Aprender desaprendiendo
En otro tiempo, tener un romance con la pareja de un militante del Partido podía ocasionarle serios problemas al afectado.
Hoy en Cuba, creo (creo, no me crean), puedes tener un romance, pasajero o no, con la pareja de un militante del Partido sin que eso le ocasione problemas a él ni a su pareja, excepto que el militante se entere y sea persona poco instruida y de hábitos violentos. En otro tiempo, no. En otro tiempo, aunque el militante no lo descubriera, lo descubría el Partido (que como Argos tiene ojos en todas partes, y ahora, además, oídos), y el militante era llamado a contar.
"Compañero, tienes que divorciarte. Tu mujer te engaña".
Si era un compañero disciplinado, no preguntaba con quién, cuándo ni dónde. Sencillamente abandonaba su asiento y, gallardo, con el paso grave de un militar dirigiéndose a pasar revista a sus tropas, o a darse un tiro en la sien, salía de allí a divorciarse.
Es posible que dicho desventurado camarada fuera el causante del engaño de su mujer, según la historia que minucioso se va contando a sí mismo camino de su casa. Cuando en los últimos años no estaba en el extranjero cumpliendo misiones internacionalistas como técnico o como soldado en alguna de las numerosas guerras de ultramar que libraba nuestro país en pro de un mundo sin colonialismos ni oprimidos, estaba en remotas provincias dando mocha sobre el plantón de cañas en las sucesivas Zafras del Pueblo que constan en su haber. Y cuando no en las zafras de la caña, en las del café, del tabaco. Esto sin contar las movilizaciones militares en el interior del país cada vez que pareció que ahora sí es verdad que los americanos iban a venir.
Prolongadas ausencias del hogar en las que necesariamente conoció de vez en vez la furtiva aventura detrás de una barraca, debajo de un camión o detrás de un matojo, mientras soñaba con el día de regresar a su casa a conocer a los hijos que, entretanto, se le habían hecho hombres y mujeres sin que él los viera crecer y a hacerse de nuevo universo con el universo entre los brazos de su ansiosa compañera que se había visto envejecer, la pobre, desperdiciada. Es posible. Pero ahora en esto estaba el Partido.
Si no era un compañero disciplinado, entonces el militante llamado a contar pedía pruebas. El Partido, desde luego, se las proporcionaba en el acto, ¡no faltara más! —fotos, grabaciones, carticas; mire, hasta el esqueleto de una flor. ¡Ah!, pero por no haber confiado en la palabra del Partido, se le mandaba dejar sobre la mesa su carné de militante.
Otro que también debía dejar su carné sobre la mesa era el militante que no pedía pruebas del engaño pero que, inconcebiblemente, no aceptaba la orden de divorciarse.
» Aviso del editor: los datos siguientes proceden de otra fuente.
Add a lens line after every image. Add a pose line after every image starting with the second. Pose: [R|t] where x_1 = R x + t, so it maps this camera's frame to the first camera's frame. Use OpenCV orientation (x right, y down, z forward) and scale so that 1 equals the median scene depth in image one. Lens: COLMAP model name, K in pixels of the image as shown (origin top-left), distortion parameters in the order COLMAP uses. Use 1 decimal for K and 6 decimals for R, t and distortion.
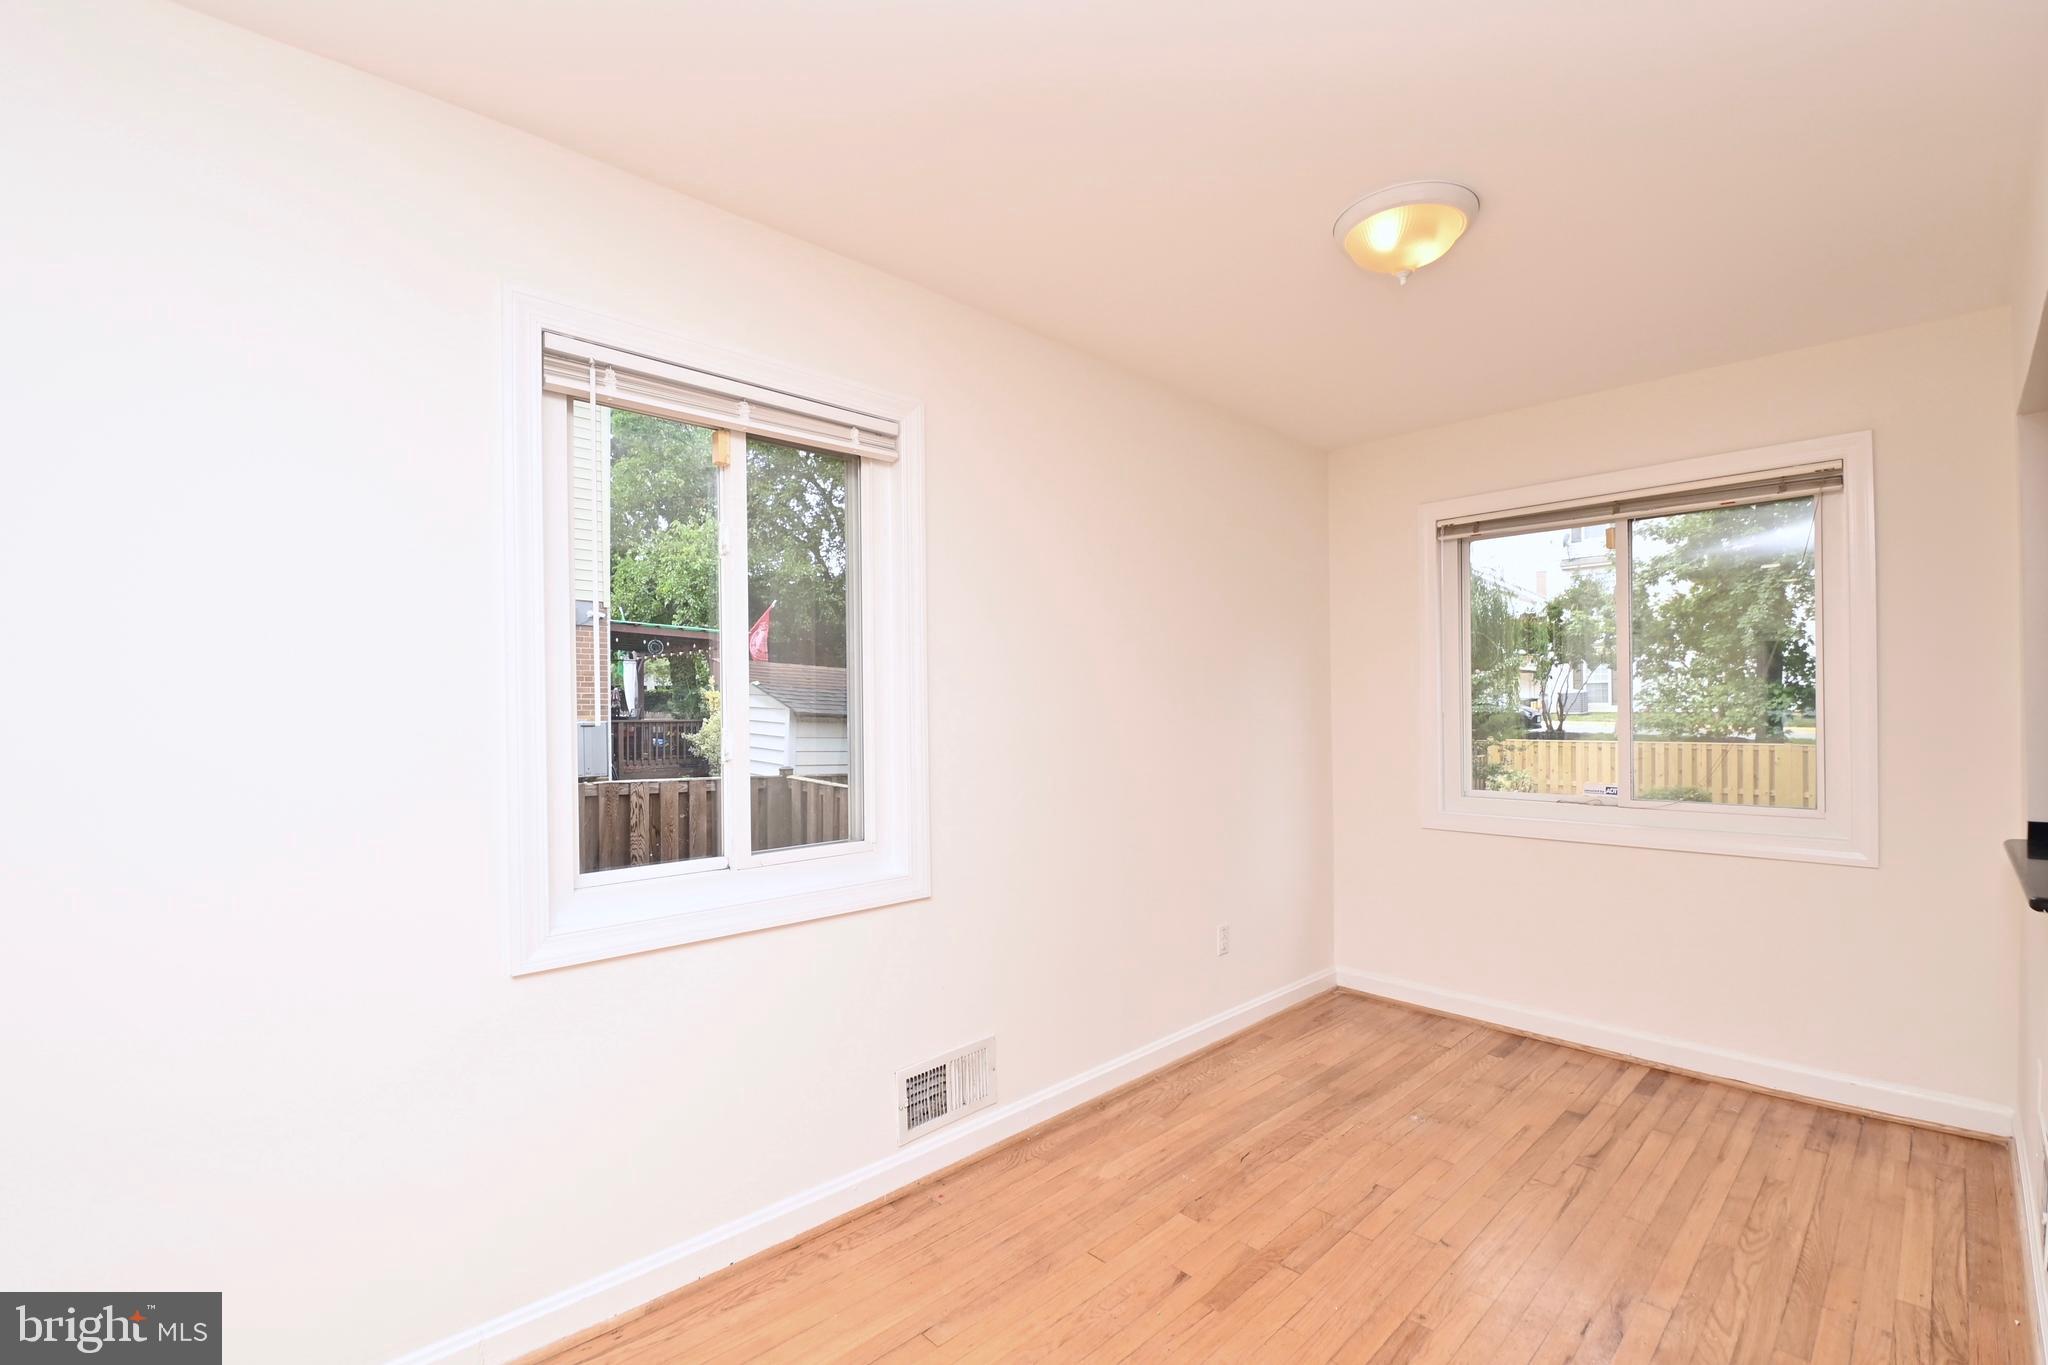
lens RADIAL K [[902.9, 0, 1038.7], [0, 902.9, 702.3], [0, 0, 1]] dist [0.001490, -0.010216]
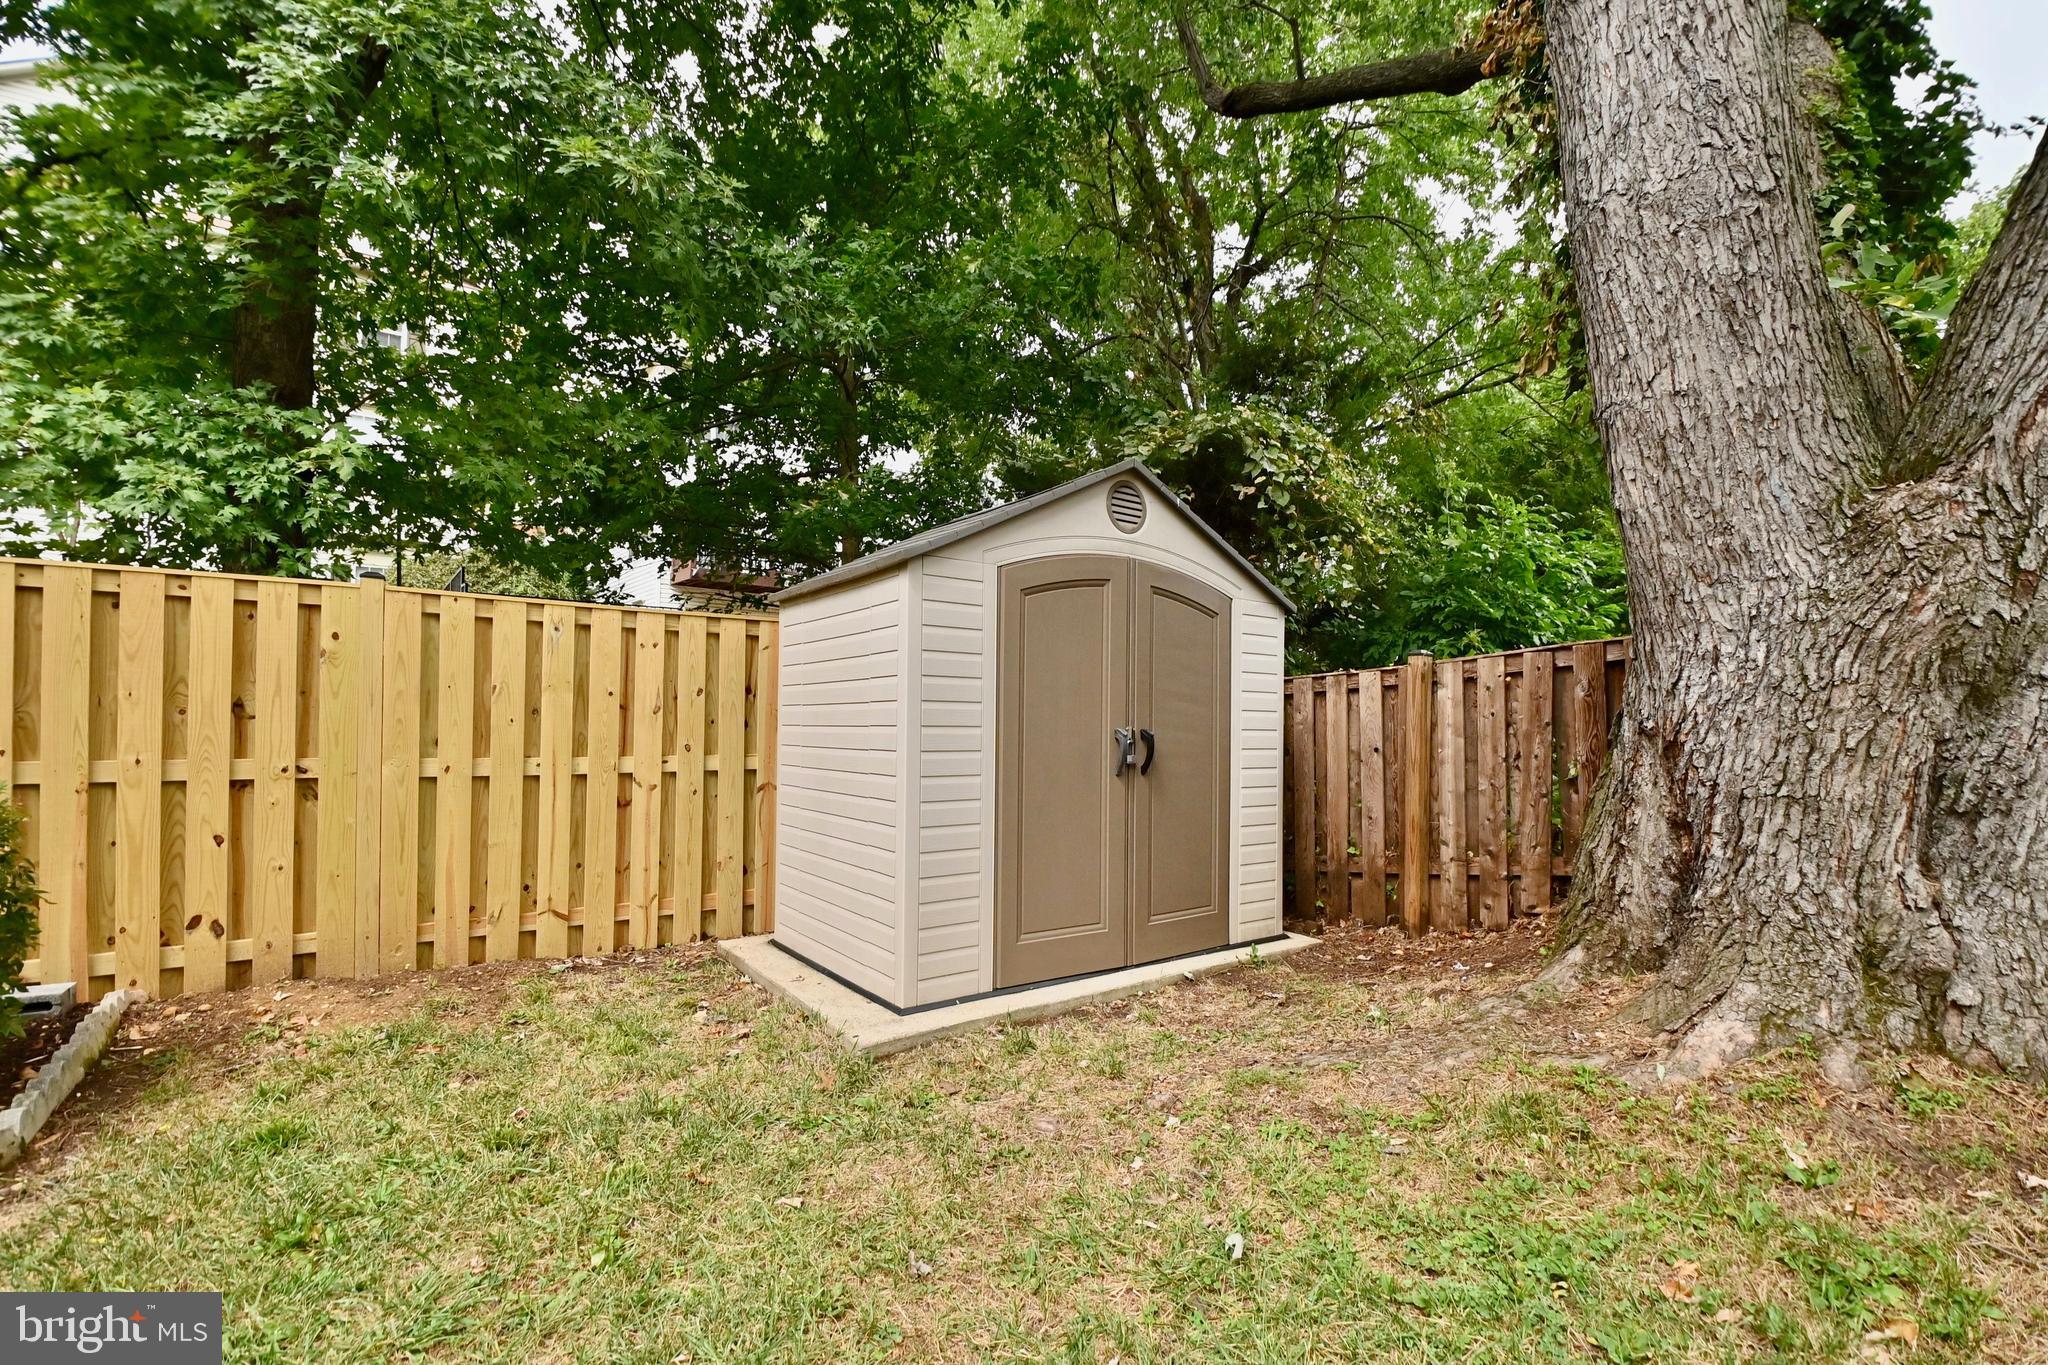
lens RADIAL K [[902.9, 0, 1038.4], [0, 902.9, 708.3], [0, 0, 1]] dist [0.001490, -0.010216]
pose [[0.118362, 0.008510, 0.992934, 3.006506], [-0.029248, 0.999559, -0.005080, 0.405817], [-0.992540, -0.028440, 0.118558, 3.922110]]
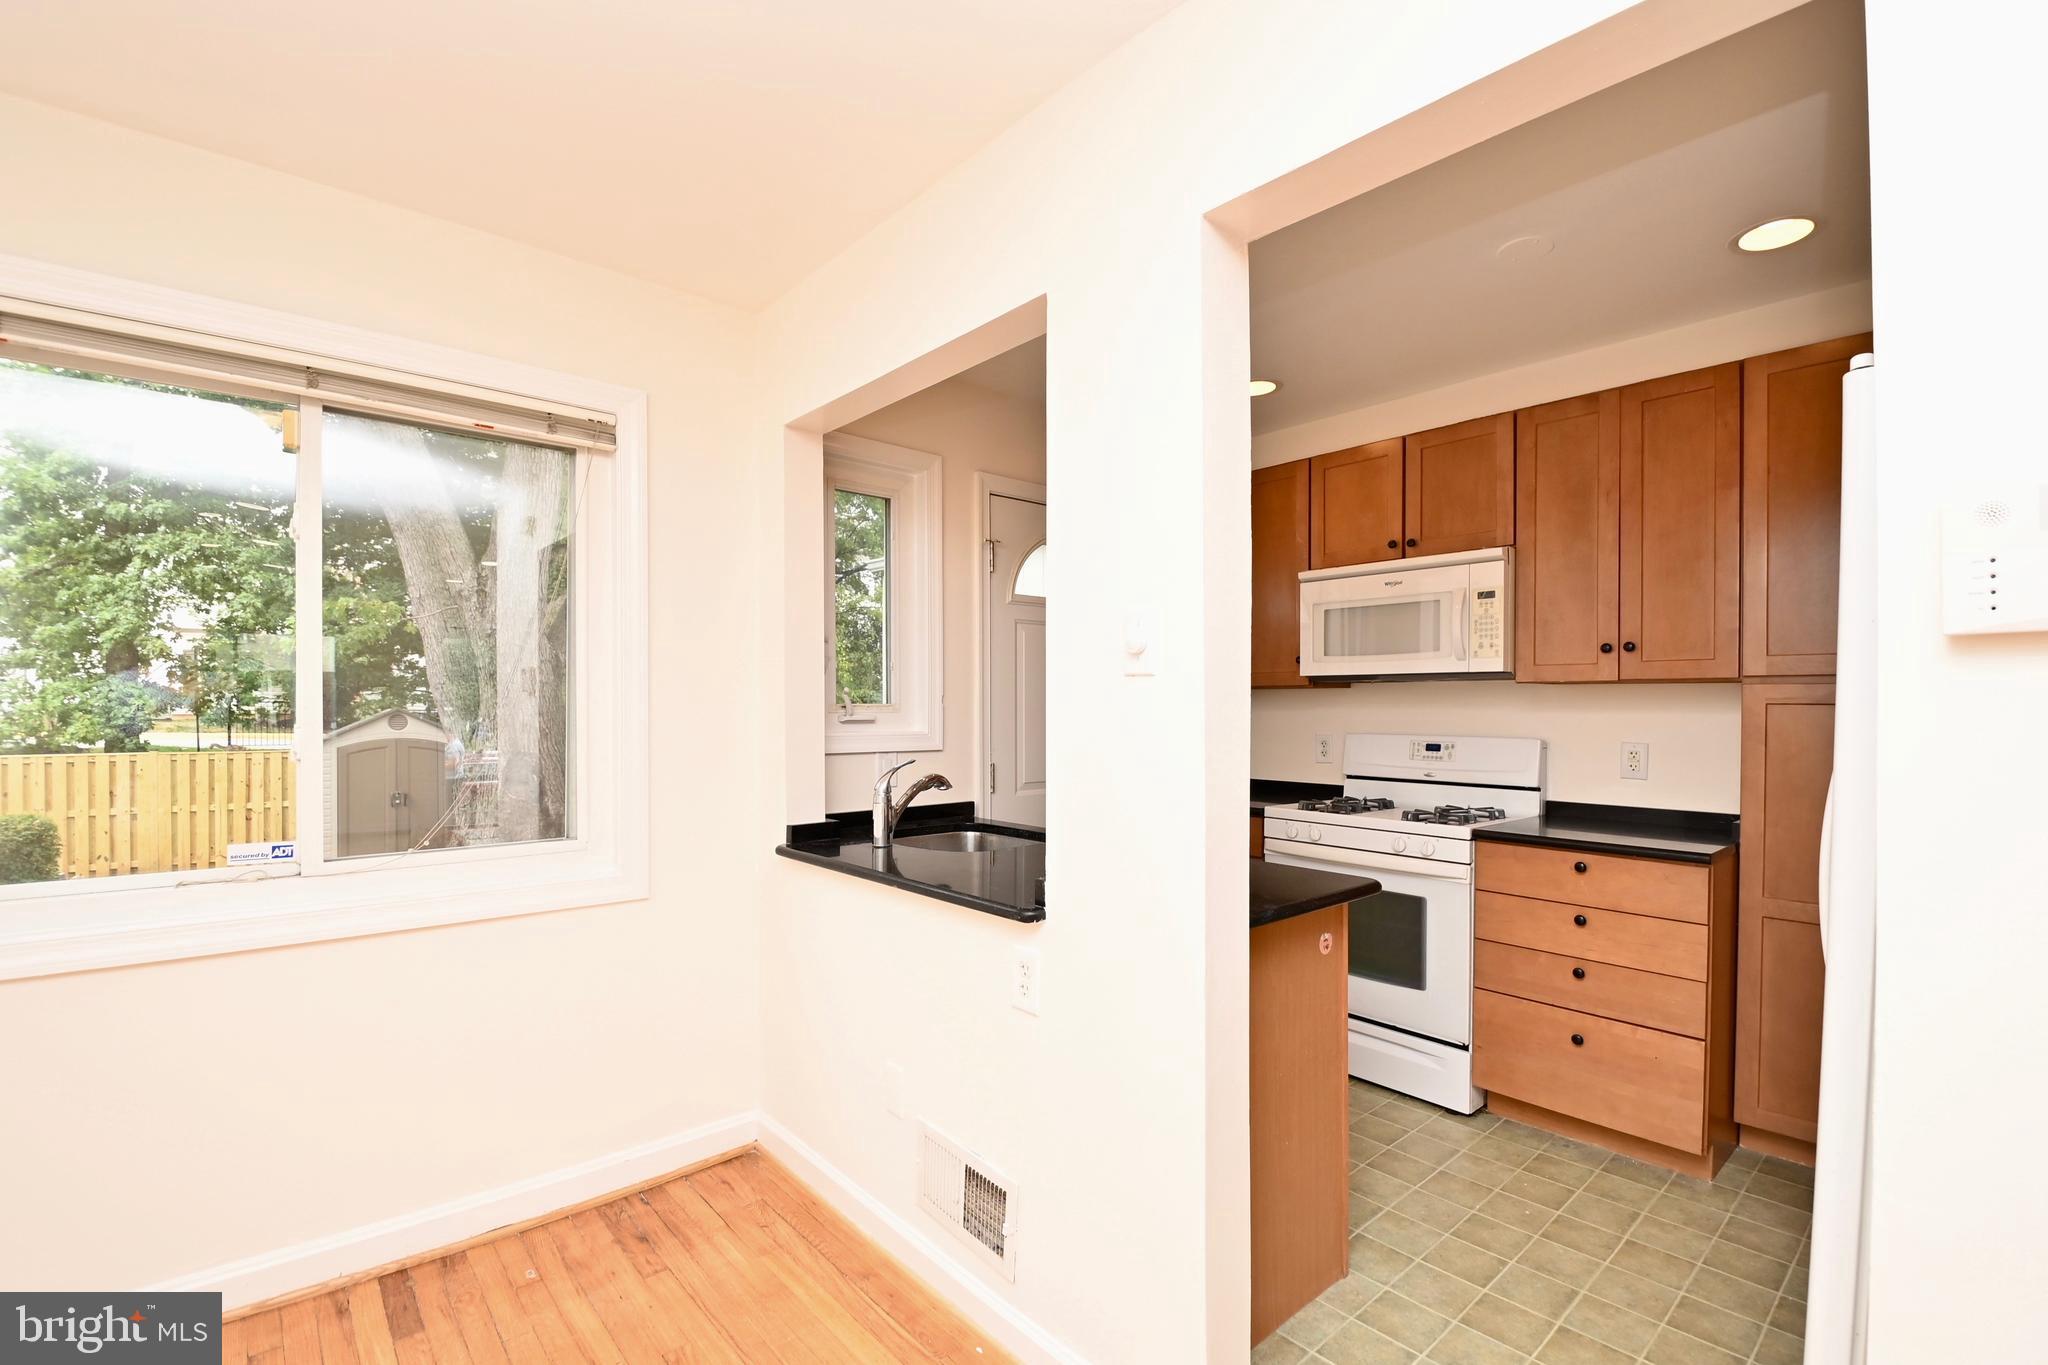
lens RADIAL K [[902.9, 0, 1027.6], [0, 902.9, 711.5], [0, 0, 1]] dist [0.001490, -0.010216]
pose [[0.055715, 0.001391, 0.998446, 0.078485], [-0.008390, 0.999964, -0.000924, 0.001925], [-0.998411, -0.008325, 0.055724, 0.549652]]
En esto el Partido era inflexible.
Por cierto, curiosamente, y hasta donde sé, dicho sea entre paréntesis, era el honor del militante el que importaba al Partido. Nunca llamó a la mujer y le dijo: "Compañera, te tienes que divorciar. Tu marido te engaña".
Era el miedo, me decía una vez un militante experimentado, de que, como en Roma, fuera el relajamiento de las costumbres a dar al traste con la Revolución. Tan grande fue su temor en ese sentido, que ya antes de existir el Partido como tal, le vigilaba la portañuela a los casados no militantes, sobre todo si la pareja trabajaba en el mismo organismo, unidad del ejército, granja del pueblo o lo que fuera.
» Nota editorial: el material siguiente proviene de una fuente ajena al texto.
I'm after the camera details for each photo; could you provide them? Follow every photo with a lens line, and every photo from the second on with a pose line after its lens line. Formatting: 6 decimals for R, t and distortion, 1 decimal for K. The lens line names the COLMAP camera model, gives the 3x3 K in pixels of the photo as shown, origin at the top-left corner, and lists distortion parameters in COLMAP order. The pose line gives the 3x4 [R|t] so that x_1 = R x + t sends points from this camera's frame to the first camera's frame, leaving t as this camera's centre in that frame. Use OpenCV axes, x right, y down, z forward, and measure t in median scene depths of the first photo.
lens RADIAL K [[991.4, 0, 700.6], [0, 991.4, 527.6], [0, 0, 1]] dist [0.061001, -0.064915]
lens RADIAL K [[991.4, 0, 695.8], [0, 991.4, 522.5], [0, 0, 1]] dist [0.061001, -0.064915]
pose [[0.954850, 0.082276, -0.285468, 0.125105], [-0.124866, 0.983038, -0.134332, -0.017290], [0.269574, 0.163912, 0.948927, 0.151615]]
Pero los días pasan, y hoy todo eso es folclore en más de un sentido. Hasta cuentos hay del tipo engañado que no lo sabía y al llamarlo el Partido y mostrarle las pruebas, redondamente se negó a divorciarse. "¡Compadre, que tremendo par de problemas acabo de quitarme de encima!", le decía poco después a alguien que lo halló festejando en una barra. "¡Me libré del Partido y salí de mi mujer!".
En realidad, el desarrollo alcanzado en los últimos años por las ideas del PCC sobre sexo e ideología, ha sido portentoso. Tan lejos ha llegado el mismo, que inclusive hoy el homosexual cubano, aquel sujeto marginado en los viejos días —y de cuyos castigos tanto han escrito fuera de Cuba quienes suelen pasarse la vida criticando los errores de los países que por estar en revolución deberán vivir experimentando hasta obtener por fin el hombre nuevo que el mundo demanda—, ha encontrado abiertas las puertas del Partido en algunos casos, sin tener en cuenta si tenía un pasado guerrero en el país, si podía exhibir o no el cumplimiento de honrosas misiones internacionalistas, si era hombre o mujer, joven o viejo.
Eso sí, como cabe en una sociedad revolucionaria, tanto en las reuniones del núcleo del Partido como en las demás tareas de la vida diaria, sin ponerse a hacer ostentaciones de gay el uno, ni de tarrudo el otro.